Behind them, another, younger boy was lingering shyly on the other side of the path, clearly wanting his own turn, but too afraid to ask.
I offered him a chance to look in, and when he first held the binoculars we realized he’d never used them before. We explained how to look into the lenses and adjust them, and Drew helped him get them working. As soon as things came into focus, his mouth broke into a huge, open smile. He pointed and with a soft shout, told us excitedly about each of the things he was seeing.
For minutes, his expression went from joy to disbelief and back again, never once daring to remove the binoculars from his eye-sockets. After a stretch of silent, determined looking (in which Drew and I just stood there reveling in this kid’s pure apparent joy) he lowered the binoculars and looked straight at us: “un zorro!” he whispered breathlessly. He had seen a fox.
As raindrops began to fall, we reluctantly took the binoculars back and said goodbye to our new friend. As we parted ways, the temptation was strong to gift him the binoculars – he clearly the more voracious and enthusiastic consumer of their benefits – but as this particular set is a family heirloom, we ultimately opted against it.

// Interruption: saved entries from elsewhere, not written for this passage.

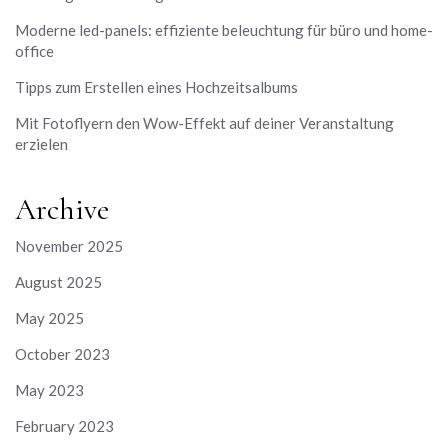
Moderne led-panels: effiziente beleuchtung für büro und home-
office
Tipps zum Erstellen eines Hochzeitsalbums
Mit Fotoflyern den Wow-Effekt auf deiner Veranstaltung
erzielen
Archive
November 2025
August 2025
May 2025
October 2023
May 2023
February 2023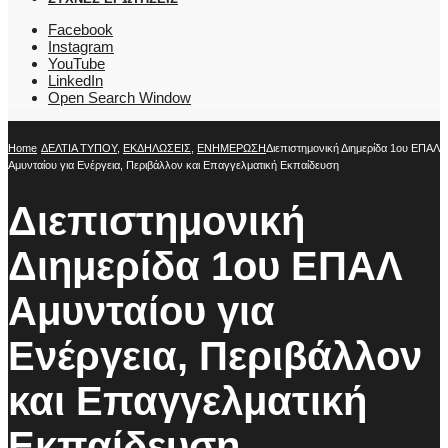
Facebook
Instagram
YouTube
LinkedIn
Open Search Window
Home
ΔΕΛΤΙΑ ΤΥΠΟΥ
,
ΕΚΔΗΛΩΣΕΙΣ
,
ΕΝΗΜΕΡΩΣΗ
Διεπιστημονική Διημερίδα 1ου ΕΠΑΛ
Αμυνταίου για Ενέργεια, Περιβάλλον και Επαγγελματική Εκπαίδευση
Διεπιστημονική
Διημερίδα 1ου ΕΠΑΛ
Αμυνταίου για
Ενέργεια, Περιβάλλον
και Επαγγελματική
Εκπαίδευση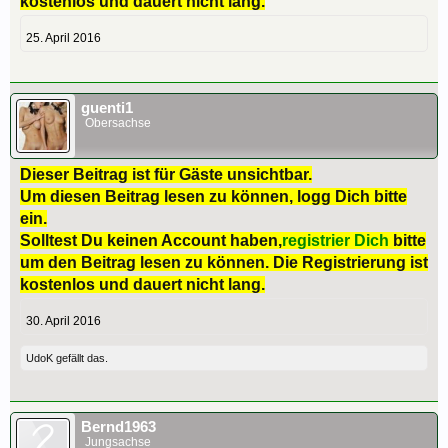
kostenlos und dauert nicht lang.
25. April 2016
guenti1
Obersachse
Dieser Beitrag ist für Gäste unsichtbar.
Um diesen Beitrag lesen zu können, logg Dich bitte
ein.
Solltest Du keinen Account haben,
registrier Dich
bitte
um den Beitrag lesen zu können. Die Registrierung ist
kostenlos und dauert nicht lang.
30. April 2016
UdoK
gefällt das.
Bernd1963
Jungsachse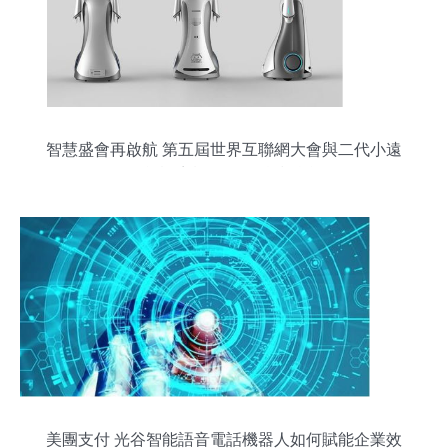
智慧盛會再啟航 第五屆世界互聯網大會與二代小遠
智能語音機器人的科技融合
美團支付 光谷智能語音電話機器人如何賦能企業效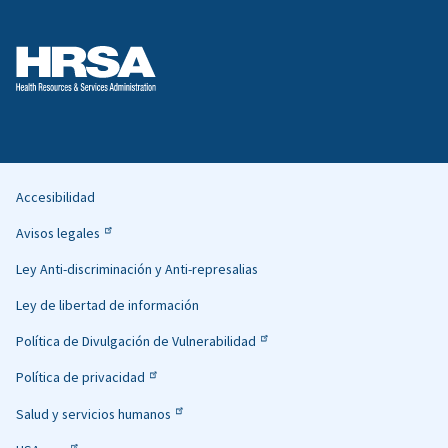
Accesibilidad
Helpful
Avisos legales
Links
Ley Anti-discriminación y Anti-represalias
Ley de libertad de información
Política de Divulgación de Vulnerabilidad
Política de privacidad
Salud y servicios humanos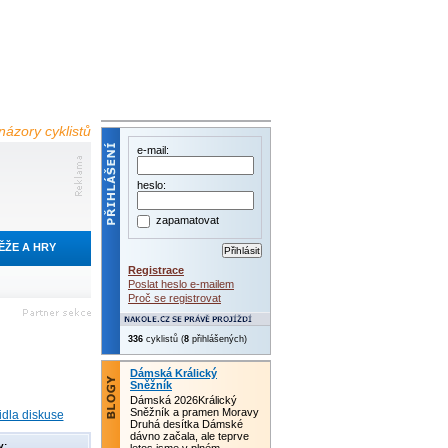
názory cyklistů
e-mail:
heslo:
zapamatovat
ĚŽE A HRY
Registrace
Poslat heslo e-mailem
Proč se registrovat
336
cyklistů (
8
přihlášených)
Dámská Králický
Sněžník
Dámská 2026Králický
Sněžník a pramen Moravy
idla diskuse
Druhá desítka Dámské
dávno začala, ale teprve
y: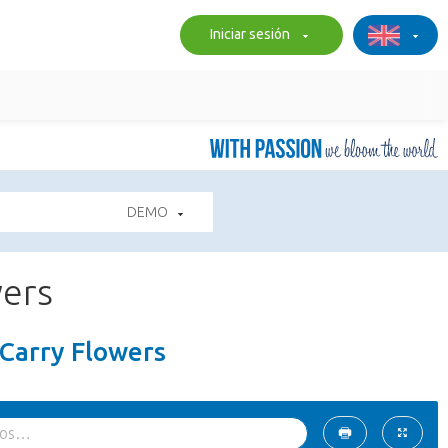
Iniciar sesión
DEMO
wers
Carry Flowers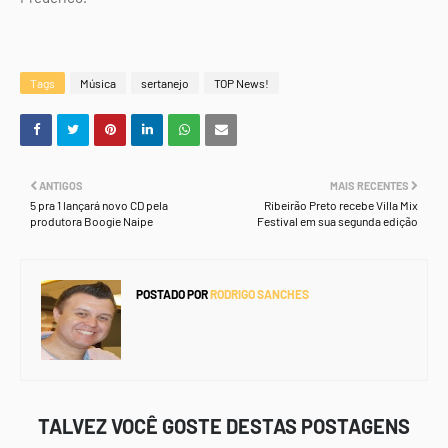
Tags
Música
sertanejo
TOP News!
ANTIGOS
MAIS RECENTES
5 pra 1 lançará novo CD pela
Ribeirão Preto recebe Villa Mix
produtora Boogie Naipe
Festival em sua segunda edição
POSTADO POR
RODRIGO SANCHES
TALVEZ VOCÊ GOSTE DESTAS POSTAGENS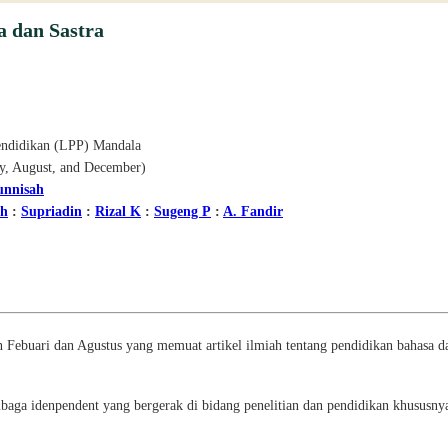
a dan Sastra
endidikan (LPP) Mandala
ry, August, and December)
unnisah
ah
:
Supriadin
:
Rizal K
:
Sugeng P
:
A. Fandir
an Febuari dan Agustus yang memuat artikel ilmiah tentang pendidikan bahasa dan s
a idenpendent yang bergerak di bidang penelitian dan pendidikan khususnya 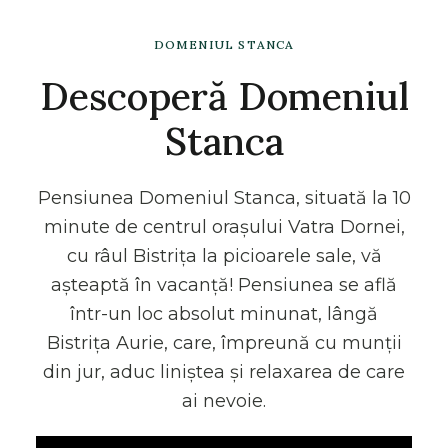
DOMENIUL STANCA
Descoperă Domeniul
Stanca
Pensiunea Domeniul Stanca, situată la 10
minute de centrul orașului Vatra Dornei,
cu râul Bistrița la picioarele sale, vă
așteaptă în vacanță! Pensiunea se află
într-un loc absolut minunat, lângă
Bistrița Aurie, care, împreună cu munții
din jur, aduc liniștea și relaxarea de care
ai nevoie.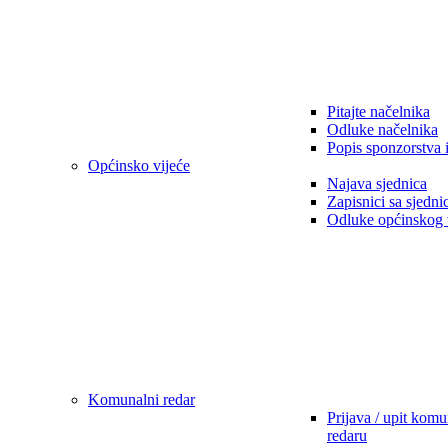
Pitajte načelnika
Odluke načelnika
Popis sponzorstva 
Općinsko vijeće
Najava sjednica
Zapisnici sa sjedni
Odluke općinskog 
Komunalni redar
Prijava / upit kom
redaru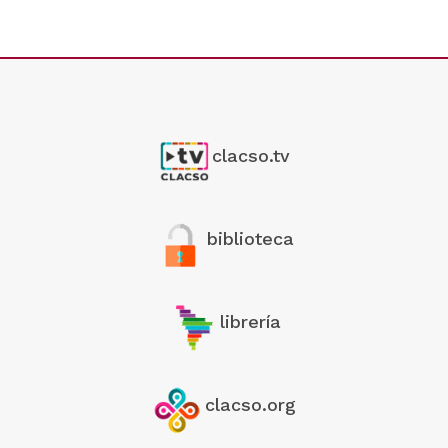
clacso.tv
biblioteca
librería
clacso.org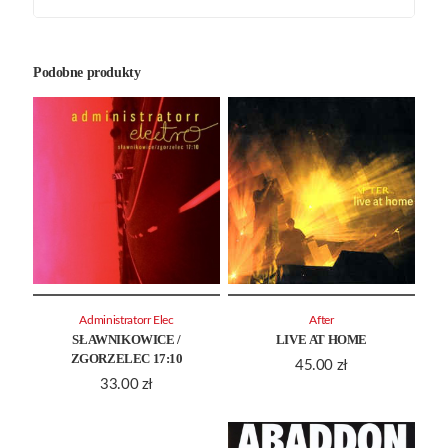
Podobne produkty
Administratorr Elec
After
SŁAWNIKOWICE /
LIVE AT HOME
ZGORZELEC 17:10
45.00
zł
33.00
zł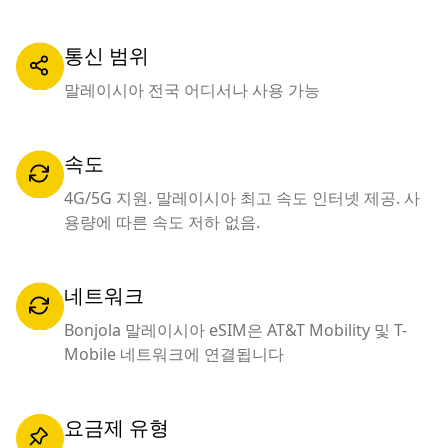
통신 범위
말레이시아 전국 어디서나 사용 가능
속도
4G/5G 지원. 말레이시아 최고 속도 인터넷 제공. 사
용량에 따른 속도 저하 없음.
네트워크
Bonjola 말레이시아 eSIM은 AT&T Mobility 및 T-
Mobile 네트워크에 연결됩니다
요금제 유형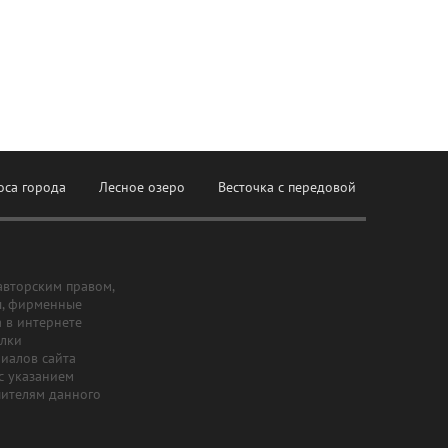
оса города
Лесное озеро
Весточка с передовой
авторским правом,
ы, фирменные
а в интернете
ылки
риалов сайта
с указанием
шителям данного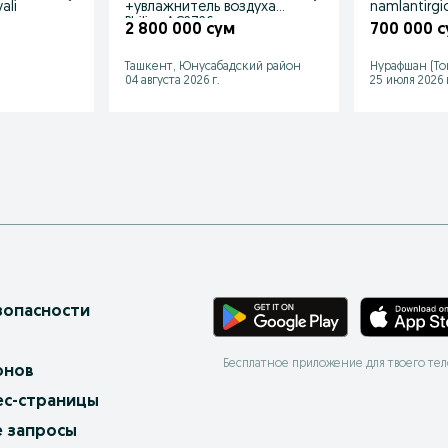
ali
+увлажнитель воздуха
namlantirgic
Philips AC2726
2 800 000 сум
700 000 
Ташкент, Юнусабадский район
Нурафшан (То
04 августа 2026 г.
25 июля 2026 г
зопасности
Бесплатное приложение для твоего те
онов
ес-страницы
 запросы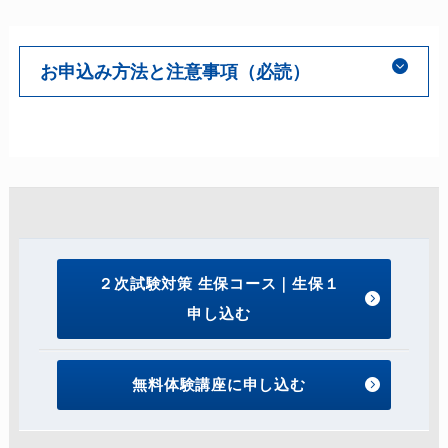
お申込み方法と注意事項（必読）
２次試験対策 生保コース｜生保１
申し込む
無料体験講座に申し込む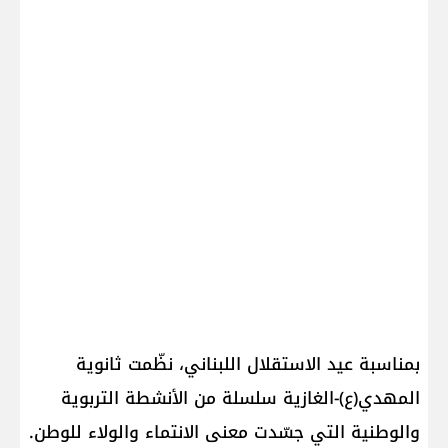
بمناسبة عيد الاستقلال اللبناني، نظّمت ثانوية
المهدي(ع)-الغازية سلسلة من الأنشطة التربوية
والوطنية التي جسّدت معنى الانتماء والولاء للوطن.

We made our way back down to our hostel with big smiles of our own. We spent the rest of our last evening in Cusco on the roof watching the sunlight fade and the lights of the city come on. We cooked our favorite cheap traveler’s meal – pasta with tuna and cheese – and prepared for our next morning’s departure – to the Sacred Valley!
*Important caveat: in fact what sets Cusco apart is that it was the actual center of the entire Incan empire. I don’t mean to overlook the importance of the city, which is obviously quite significant both in history and for its nearly half a million residents today.